November 11, 2016 @ 9:13 am
One of the few artists my dad and I have really bonded over; he has a bunch of LC’s early records and poetry books, while I eventually became a fan with ‘Ten New Songs’ and the 2-disc ‘Essential’ set in the early ’00s (not long after I’d seen a rerun of his 1988 appearance on ‘Austin City Limits,’ though I remembered having seen his 1993 ACL appearance several years earlier) and have bought each of his studio albums since then.
RIP Leonard… :'(
F Minor to C
November 11, 2016 @ 10:03 am
Maybe my favorite artist. Besides what Trigger said, I’d add this. Listen to “Diamonds in the Mine” from Songs of Love and Hate is basically a country song. And the hoedown “Fingerprints” from Death of a Ladies’ Man most certainly is, with its fiddle. “The Captain” from Various Positions is pretty close, and “Ballad of the Absent Mare” from Recent Songs, one of his most beautiful melodies, is a non-pastiche cowboy song with a Southwestern feel.
His death probably hits me harder than anyone else recently.
“Yes and here’s to the few
Who forgive what you do
And the fewer who don’t even care”
F Minor to C
November 11, 2016 @ 10:04 am
One more thing: he was on the Arsenio Hall show back in the 90s and said country and rap were the two genres he admired because they both came closer to the truth in life, lyrically.
Kent
November 11, 2016 @ 11:44 am
Here is what First Aid kit wrote about him today.
It’s both a bit naive but at the same time a beautiful
tribute to him
(The last quote is from his song “Tower Of Song”)

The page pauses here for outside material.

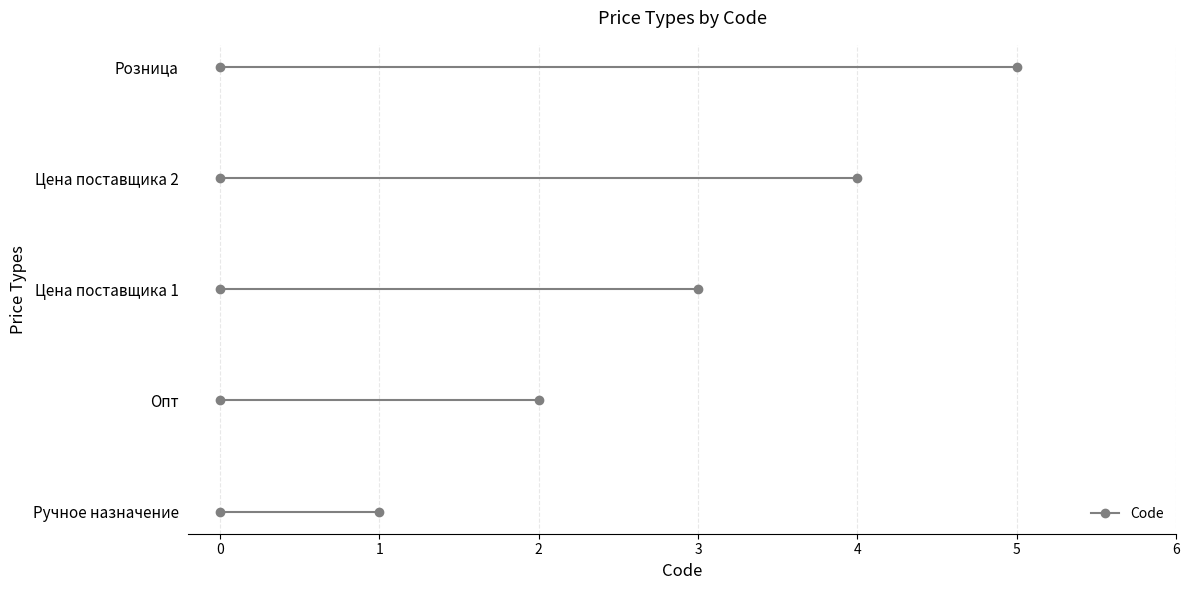

What is the ratio of the value at Цена поставщика 1 to the value at Ручное назначение?

3.0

We are trying to find the words, Leonard Cohen, to describe the sorrow we
are feeling at the event of your passing.If you ever put a guitar in our hands and ask us to sing, we will always play “Suzanne.” When we heard it for the first time we were transfixed. How does one do that? We thought. How does one write like that? One doesn’t, we suppose, only Leonard Cohen does. Your expression is so completely original, so distinctively yours and yet so universally recognizable. We have always loved the frailty in your words. We have never been religious but in your poetry we can almost imagine something divine, something god-like. That juxtaposition is perhaps what makes it so unique. We don’t know. It is so hard to explain why something draws you in more than other things, we could use superlative after superlative but in the end all that remains is your poetry and your songs. In the midst of this deep sadness we are so intensely grateful for that. It has been a guiding light for us for these past ten years since we started making music, both a consolation and an arrow pointing at where to strive towards. It might be lonely sometimes in the tower of song, but we don’t mind. We might only be renting the smallest cupboard, if even that, but it doesn’t matter. Songs are bigger than that, they have no ego. They travel without borders at their will. We are so thankful yours came into our lives and revealed the true power of song.
“Now I bid you farewell, I don’t know when I’ll be back. They’re moving us tomorrow to that tower down the track but you’ll be hearing from me baby, long after I’m gone. I’ll be speaking to you sweetly from a window in the Tower of Song”
chris
November 11, 2016 @ 12:30 pm
Very well-put. There’s not a songwriter alive who is serious about his/her art unaware of Cohen’s magic. Incidentally, early in his career, some reviewers referred to Townes as a “country music Leonard Cohen.” There are definitely parallels the way both men’s lyrics work on the listener.
Damn! 2016 has been way too hard on the world of great, older artists. Can we just say it’s 2017 already?
Simone
November 11, 2016 @ 6:29 pm
“There is a crack in everything. That’s how the light gets in.” RIP Leonard Cohen.
Mule
November 18, 2016 @ 6:39 am
And let’s not forget – much like when Bowie passed – Cohen had just released a new album of material produced by his son, You Want It Darker. The album is up to his usual standards – brilliant.
https://youtu.be/v0nmHymgM7Y
While we celebrate his career and life – as well as other legends – let’s remember the new music they gift us with.